• [PROBLEM TO WORK ON]: Some entries follow. Reproduce exactly the lines starting at the one with "16-May-20 | 7-Aug-20 |" and stopping after the one with "24-May-20 | 9-Jul-20 |".

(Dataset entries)
◇ ◇ ◇ ◇ ◇
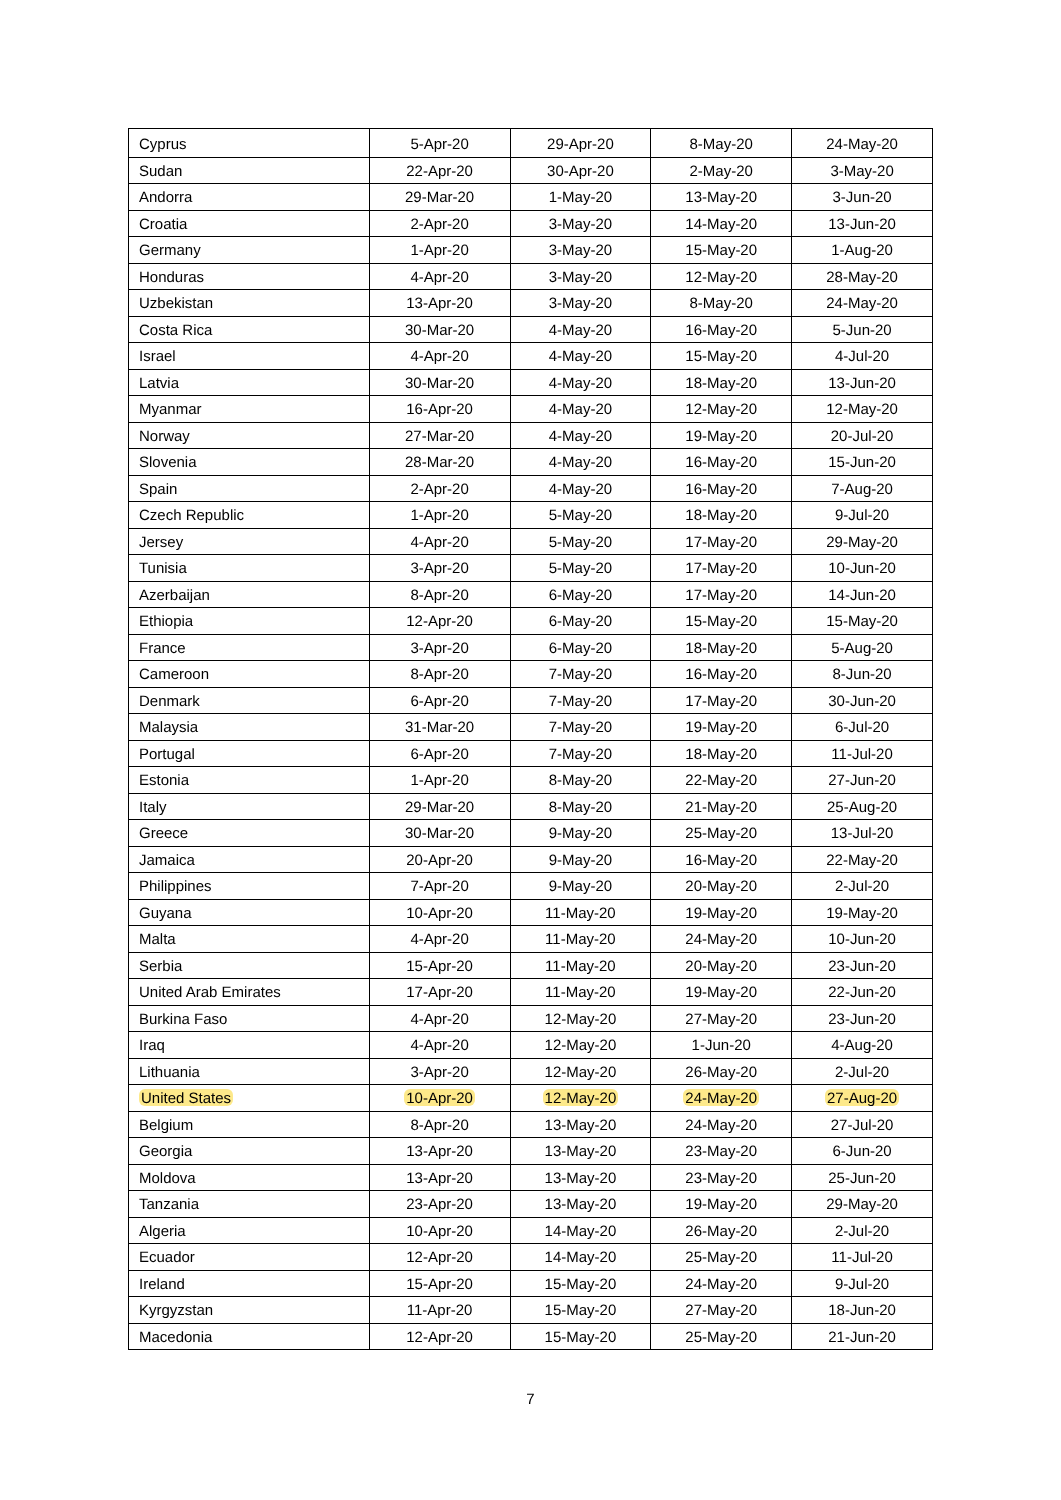| Cyprus | 5-Apr-20 | 29-Apr-20 | 8-May-20 | 24-May-20 |
| Sudan | 22-Apr-20 | 30-Apr-20 | 2-May-20 | 3-May-20 |
| Andorra | 29-Mar-20 | 1-May-20 | 13-May-20 | 3-Jun-20 |
| Croatia | 2-Apr-20 | 3-May-20 | 14-May-20 | 13-Jun-20 |
| Germany | 1-Apr-20 | 3-May-20 | 15-May-20 | 1-Aug-20 |
| Honduras | 4-Apr-20 | 3-May-20 | 12-May-20 | 28-May-20 |
| Uzbekistan | 13-Apr-20 | 3-May-20 | 8-May-20 | 24-May-20 |
| Costa Rica | 30-Mar-20 | 4-May-20 | 16-May-20 | 5-Jun-20 |
| Israel | 4-Apr-20 | 4-May-20 | 15-May-20 | 4-Jul-20 |
| Latvia | 30-Mar-20 | 4-May-20 | 18-May-20 | 13-Jun-20 |
| Myanmar | 16-Apr-20 | 4-May-20 | 12-May-20 | 12-May-20 |
| Norway | 27-Mar-20 | 4-May-20 | 19-May-20 | 20-Jul-20 |
| Slovenia | 28-Mar-20 | 4-May-20 | 16-May-20 | 15-Jun-20 |
| Spain | 2-Apr-20 | 4-May-20 | 16-May-20 | 7-Aug-20 |
| Czech Republic | 1-Apr-20 | 5-May-20 | 18-May-20 | 9-Jul-20 |
| Jersey | 4-Apr-20 | 5-May-20 | 17-May-20 | 29-May-20 |
| Tunisia | 3-Apr-20 | 5-May-20 | 17-May-20 | 10-Jun-20 |
| Azerbaijan | 8-Apr-20 | 6-May-20 | 17-May-20 | 14-Jun-20 |
| Ethiopia | 12-Apr-20 | 6-May-20 | 15-May-20 | 15-May-20 |
| France | 3-Apr-20 | 6-May-20 | 18-May-20 | 5-Aug-20 |
| Cameroon | 8-Apr-20 | 7-May-20 | 16-May-20 | 8-Jun-20 |
| Denmark | 6-Apr-20 | 7-May-20 | 17-May-20 | 30-Jun-20 |
| Malaysia | 31-Mar-20 | 7-May-20 | 19-May-20 | 6-Jul-20 |
| Portugal | 6-Apr-20 | 7-May-20 | 18-May-20 | 11-Jul-20 |
| Estonia | 1-Apr-20 | 8-May-20 | 22-May-20 | 27-Jun-20 |
| Italy | 29-Mar-20 | 8-May-20 | 21-May-20 | 25-Aug-20 |
| Greece | 30-Mar-20 | 9-May-20 | 25-May-20 | 13-Jul-20 |
| Jamaica | 20-Apr-20 | 9-May-20 | 16-May-20 | 22-May-20 |
| Philippines | 7-Apr-20 | 9-May-20 | 20-May-20 | 2-Jul-20 |
| Guyana | 10-Apr-20 | 11-May-20 | 19-May-20 | 19-May-20 |
| Malta | 4-Apr-20 | 11-May-20 | 24-May-20 | 10-Jun-20 |
| Serbia | 15-Apr-20 | 11-May-20 | 20-May-20 | 23-Jun-20 |
| United Arab Emirates | 17-Apr-20 | 11-May-20 | 19-May-20 | 22-Jun-20 |
| Burkina Faso | 4-Apr-20 | 12-May-20 | 27-May-20 | 23-Jun-20 |
| Iraq | 4-Apr-20 | 12-May-20 | 1-Jun-20 | 4-Aug-20 |
| Lithuania | 3-Apr-20 | 12-May-20 | 26-May-20 | 2-Jul-20 |
| United States | 10-Apr-20 | 12-May-20 | 24-May-20 | 27-Aug-20 |
| Belgium | 8-Apr-20 | 13-May-20 | 24-May-20 | 27-Jul-20 |
| Georgia | 13-Apr-20 | 13-May-20 | 23-May-20 | 6-Jun-20 |
| Moldova | 13-Apr-20 | 13-May-20 | 23-May-20 | 25-Jun-20 |
| Tanzania | 23-Apr-20 | 13-May-20 | 19-May-20 | 29-May-20 |
| Algeria | 10-Apr-20 | 14-May-20 | 26-May-20 | 2-Jul-20 |
| Ecuador | 12-Apr-20 | 14-May-20 | 25-May-20 | 11-Jul-20 |
| Ireland | 15-Apr-20 | 15-May-20 | 24-May-20 | 9-Jul-20 |
| Kyrgyzstan | 11-Apr-20 | 15-May-20 | 27-May-20 | 18-Jun-20 |
| Macedonia | 12-Apr-20 | 15-May-20 | 25-May-20 | 21-Jun-20 |
7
◇ ◇ ◇ ◇ ◇
• [THE COMPLETED TASK]:
| Spain | 2-Apr-20 | 4-May-20 | 16-May-20 | 7-Aug-20 |
| Czech Republic | 1-Apr-20 | 5-May-20 | 18-May-20 | 9-Jul-20 |
| Jersey | 4-Apr-20 | 5-May-20 | 17-May-20 | 29-May-20 |
| Tunisia | 3-Apr-20 | 5-May-20 | 17-May-20 | 10-Jun-20 |
| Azerbaijan | 8-Apr-20 | 6-May-20 | 17-May-20 | 14-Jun-20 |
| Ethiopia | 12-Apr-20 | 6-May-20 | 15-May-20 | 15-May-20 |
| France | 3-Apr-20 | 6-May-20 | 18-May-20 | 5-Aug-20 |
| Cameroon | 8-Apr-20 | 7-May-20 | 16-May-20 | 8-Jun-20 |
| Denmark | 6-Apr-20 | 7-May-20 | 17-May-20 | 30-Jun-20 |
| Malaysia | 31-Mar-20 | 7-May-20 | 19-May-20 | 6-Jul-20 |
| Portugal | 6-Apr-20 | 7-May-20 | 18-May-20 | 11-Jul-20 |
| Estonia | 1-Apr-20 | 8-May-20 | 22-May-20 | 27-Jun-20 |
| Italy | 29-Mar-20 | 8-May-20 | 21-May-20 | 25-Aug-20 |
| Greece | 30-Mar-20 | 9-May-20 | 25-May-20 | 13-Jul-20 |
| Jamaica | 20-Apr-20 | 9-May-20 | 16-May-20 | 22-May-20 |
| Philippines | 7-Apr-20 | 9-May-20 | 20-May-20 | 2-Jul-20 |
| Guyana | 10-Apr-20 | 11-May-20 | 19-May-20 | 19-May-20 |
| Malta | 4-Apr-20 | 11-May-20 | 24-May-20 | 10-Jun-20 |
| Serbia | 15-Apr-20 | 11-May-20 | 20-May-20 | 23-Jun-20 |
| United Arab Emirates | 17-Apr-20 | 11-May-20 | 19-May-20 | 22-Jun-20 |
| Burkina Faso | 4-Apr-20 | 12-May-20 | 27-May-20 | 23-Jun-20 |
| Iraq | 4-Apr-20 | 12-May-20 | 1-Jun-20 | 4-Aug-20 |
| Lithuania | 3-Apr-20 | 12-May-20 | 26-May-20 | 2-Jul-20 |
| United States | 10-Apr-20 | 12-May-20 | 24-May-20 | 27-Aug-20 |
| Belgium | 8-Apr-20 | 13-May-20 | 24-May-20 | 27-Jul-20 |
| Georgia | 13-Apr-20 | 13-May-20 | 23-May-20 | 6-Jun-20 |
| Moldova | 13-Apr-20 | 13-May-20 | 23-May-20 | 25-Jun-20 |
| Tanzania | 23-Apr-20 | 13-May-20 | 19-May-20 | 29-May-20 |
| Algeria | 10-Apr-20 | 14-May-20 | 26-May-20 | 2-Jul-20 |
| Ecuador | 12-Apr-20 | 14-May-20 | 25-May-20 | 11-Jul-20 |
| Ireland | 15-Apr-20 | 15-May-20 | 24-May-20 | 9-Jul-20 |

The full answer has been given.